Se houve um tempo em que as teses criacionistas eram uma referência essencialmente limitada aos Estados Unidos, esse cenário parece já ter se ampliado. No Rio de Janeiro, no ano passado, houve uma forte discussão sobre a inclusão do criacionismo como disciplina obrigatória nas escolas púbicas. A idéia partiu do governo estadual. Também outras teorias, como a de Lamarck – biólogo francês que viveu entre 1744 e 1829 e que sugeria que o que não é usado é eliminado e, por isso, as espécies iam se modificando – continuam causando ruído na Teoria da Evolução. Por isso exposições como Darwin são importantes, para chamar a atenção e conhecer mais profundamente o assunto.
E quem acha que as idéias darwinianas se resumem à biologia está enganado. Quando Darwin colocou o ser humano como uma espécie exatamente igual às outras em termos de lugar que ocupa na natureza, acabou por tabela criando um mal estar filosófico. Maria Elice conta que antes da Teoria da Evolução, o homem era tido como uma espécie isolada, que tinha sido colocado na natureza pelas mãos da divindade, sem relação com as outras espécies. “Entender-se como membro igualitário dessa comunidade chamada natureza foi um choque.

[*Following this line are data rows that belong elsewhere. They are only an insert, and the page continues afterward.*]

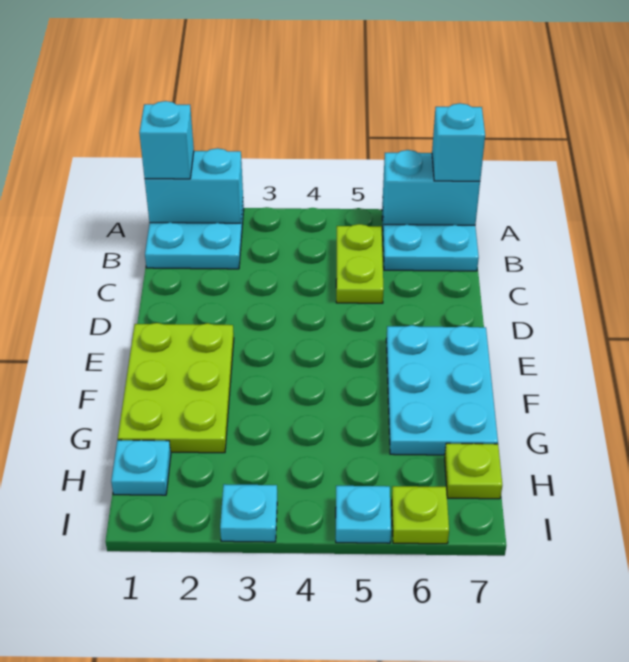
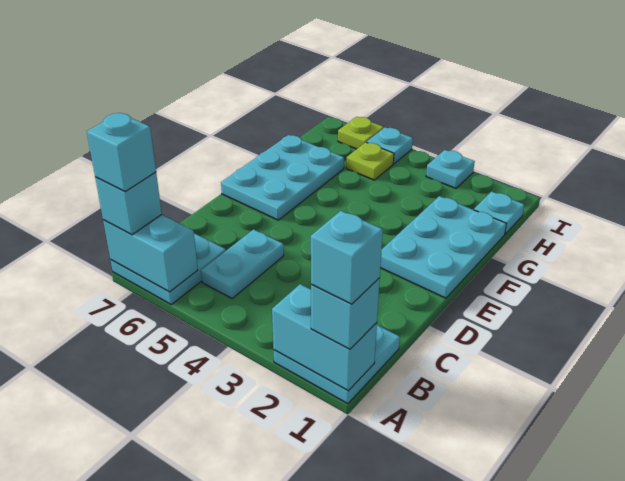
none -> cyan 1x1 brick [311,211,383,304]
none -> cyan 1x1 brick [87,113,156,192]
lime 1x2 plate [336,224,384,303] -> cyan 1x2 plate [201,229,284,298]
lime 2x3 plate [118,323,234,453] -> cyan 2x3 plate [380,196,506,298]
lime 1x1 plate [445,443,502,499] -> lime 1x1 plate moved to [346,142,394,180]

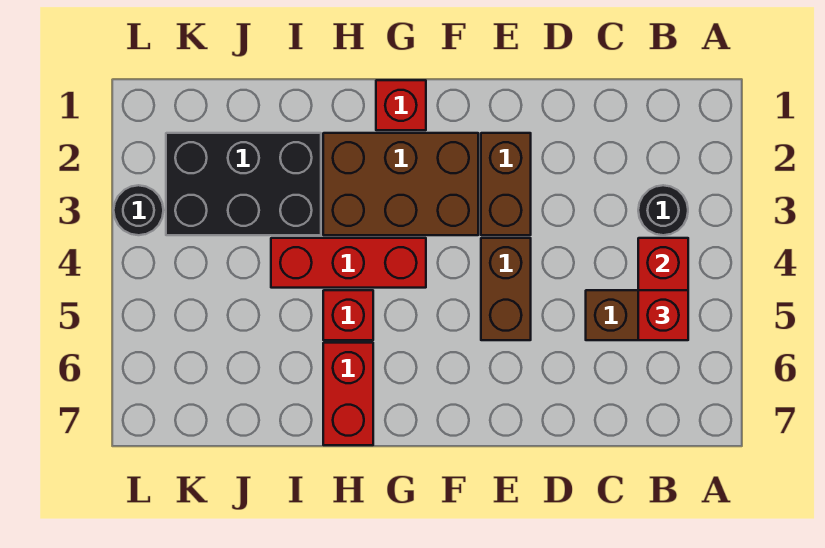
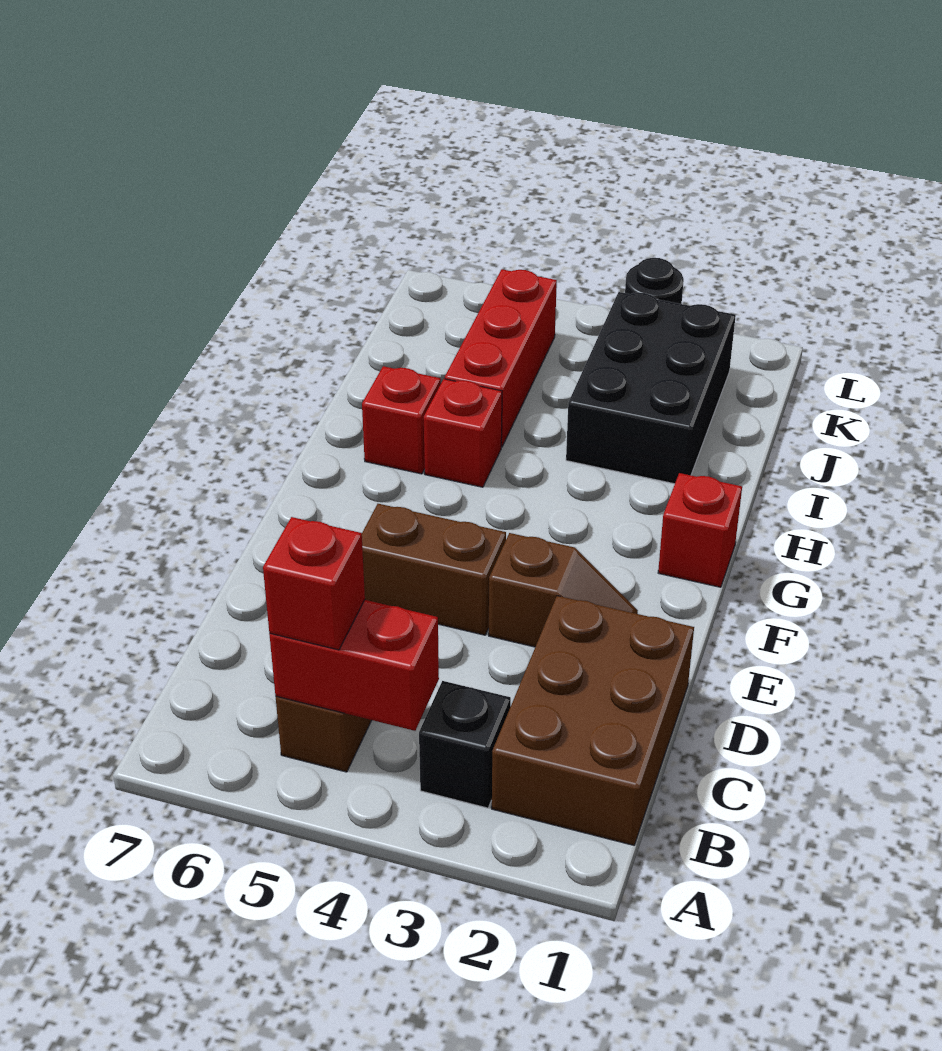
black 1x1 round brick [638,185,688,235] -> black 1x1 brick [419,681,511,808]
brown 1x2 brick [481,133,531,235] -> brown 1x2 slope [489,533,638,647]
brown 2x3 brick [323,133,478,235] -> brown 2x3 brick moved to [492,596,694,845]
red 1x3 brick [271,238,426,288] -> red 1x3 brick moved to [445,269,557,447]
red 1x2 brick [323,343,373,445] -> red 1x1 brick [362,366,441,474]

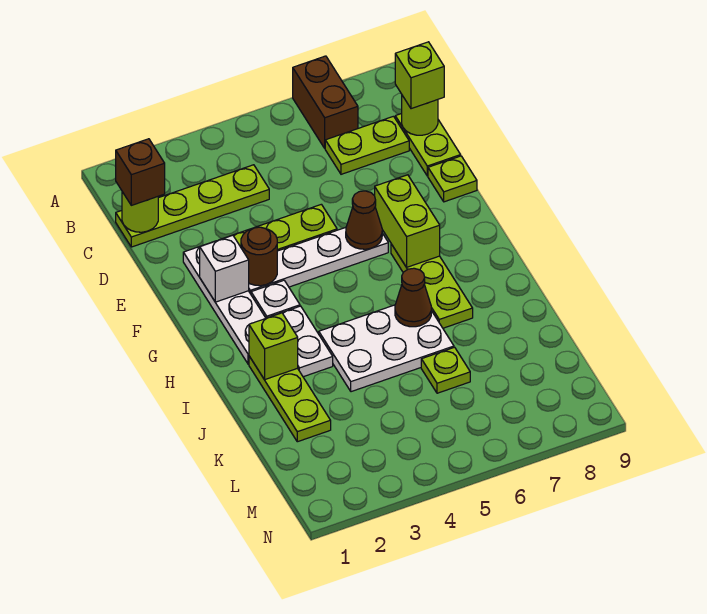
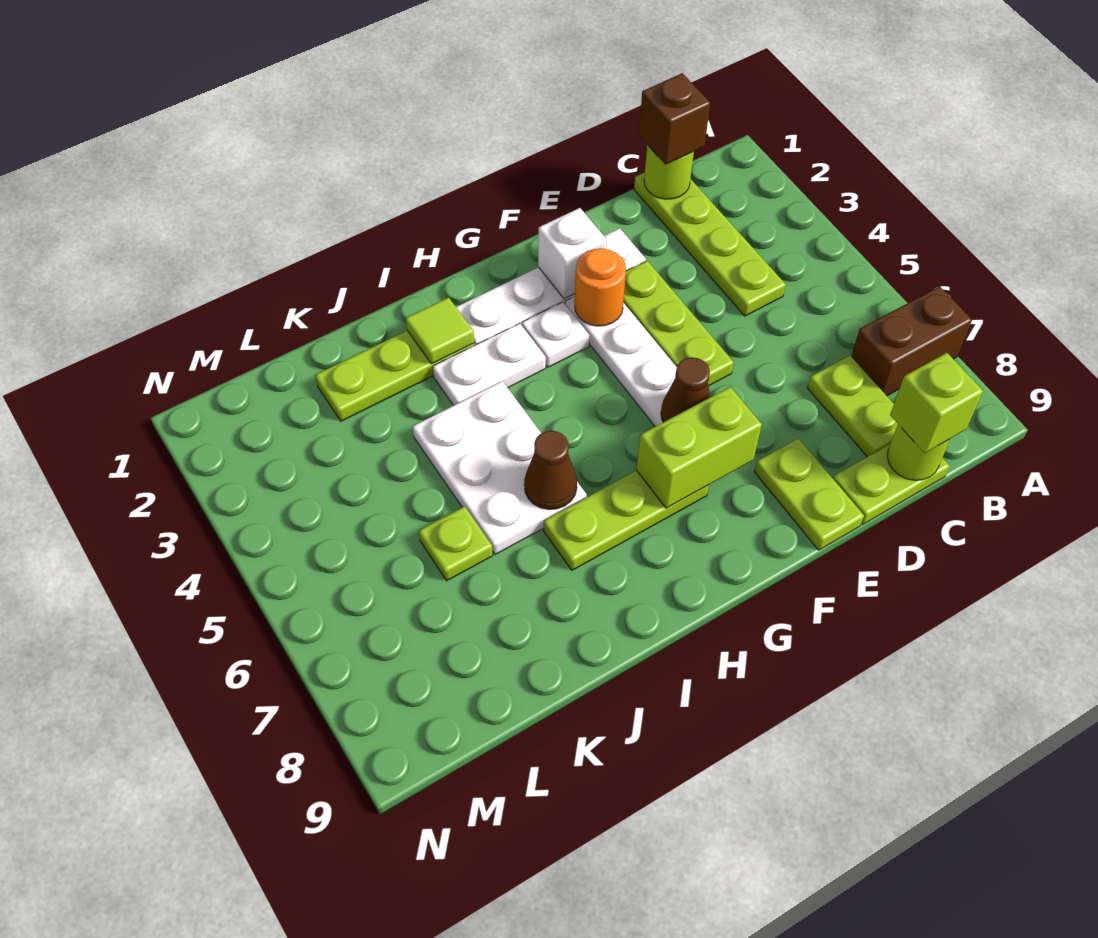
lime 1x1 plate [428,156,477,202] -> lime 1x2 plate [755,438,864,550]
brown 1x1 round brick [241,227,277,286] -> orange 1x1 round brick [575,248,626,326]
lime 1x1 brick [249,313,298,380] -> lime 1x1 tile [406,297,474,364]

É bom lembrar que, junto com esse choque, o final do século XIX – período em que foi publicado o livro “A origem das Espécies”, obra-prima de Darwin – ainda trouxe outros dois. “O inconsciente, proposto por Sigmund Freud, que revelaria um traço animalesco e incontrolável em cada homem, e as idéias de Karl Marx, que afirma que os homens exploram seus iguais”, conta a professora da PUC-SP. Mas, se tudo isso deu uma sensação de pequeneza ao homem, também abriu a possibilidade de se pensar numa ciência que estude e acolha todas as espécies e as interações entre elas. Maria Elice explica que a Ecologia é a principal herdeira de todo esse processo. “Porque se o homem é igual às outras espécies, então cabe a ele cuidar, proteger e não se sobrepor a elas”, completa.
“O que emerge de mais importante disso tudo”, completa a educadora “é que fica evidente como as pessoas desconhecem a ciência, e como as pessoas podem ser tocadas em suas vidas pela ciência. E que, por isso mesmo, é preciso debater, deixar as teorias contraditórias ou complementares serem conhecidas do grande público. Deixar que isso intrigue e encante os homens”. Porque, afinal, o que nos diferencia dos outros animais é que somos dotados – dentre outros pequenos detalhes – da racionalidade, do pensamento e da sensibilidade.